▶ AIM OF THE EXERCISE
A complete response lists each line of the data below that includes the word "Lenker".

▶ TASK DATA
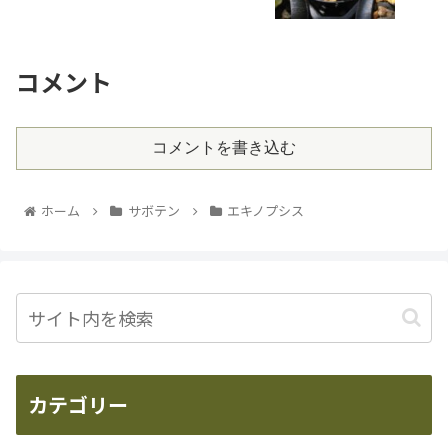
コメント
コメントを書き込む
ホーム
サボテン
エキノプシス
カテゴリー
==
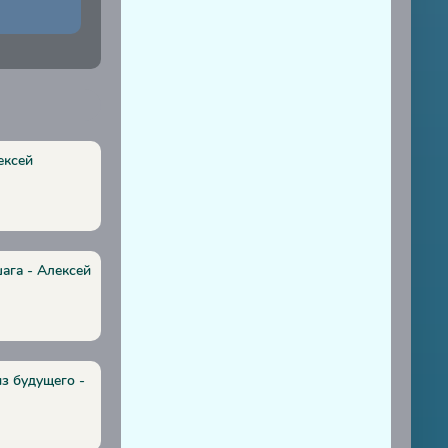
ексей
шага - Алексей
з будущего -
---
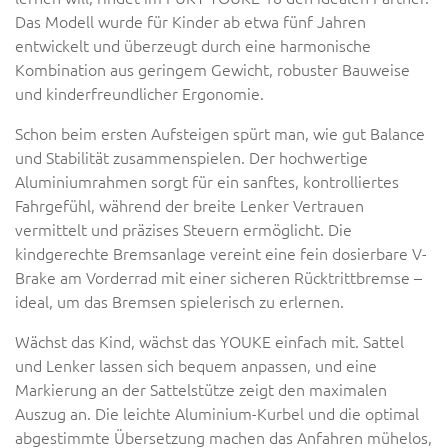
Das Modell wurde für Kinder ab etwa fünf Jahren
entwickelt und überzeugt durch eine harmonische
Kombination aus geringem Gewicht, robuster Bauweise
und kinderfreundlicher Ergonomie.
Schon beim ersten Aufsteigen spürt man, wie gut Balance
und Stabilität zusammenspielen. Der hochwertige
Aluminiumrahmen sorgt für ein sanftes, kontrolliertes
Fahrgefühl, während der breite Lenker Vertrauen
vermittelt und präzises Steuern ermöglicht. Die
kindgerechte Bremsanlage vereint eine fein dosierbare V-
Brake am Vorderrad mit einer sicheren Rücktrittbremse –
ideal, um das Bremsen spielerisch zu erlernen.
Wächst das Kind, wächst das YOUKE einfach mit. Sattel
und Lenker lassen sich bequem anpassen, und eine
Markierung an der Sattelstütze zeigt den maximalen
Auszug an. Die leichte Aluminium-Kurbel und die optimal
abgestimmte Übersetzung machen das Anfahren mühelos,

▶ ANSWER
Fahrgefühl, während der breite Lenker Vertrauen
und Lenker lassen sich bequem anpassen, und eine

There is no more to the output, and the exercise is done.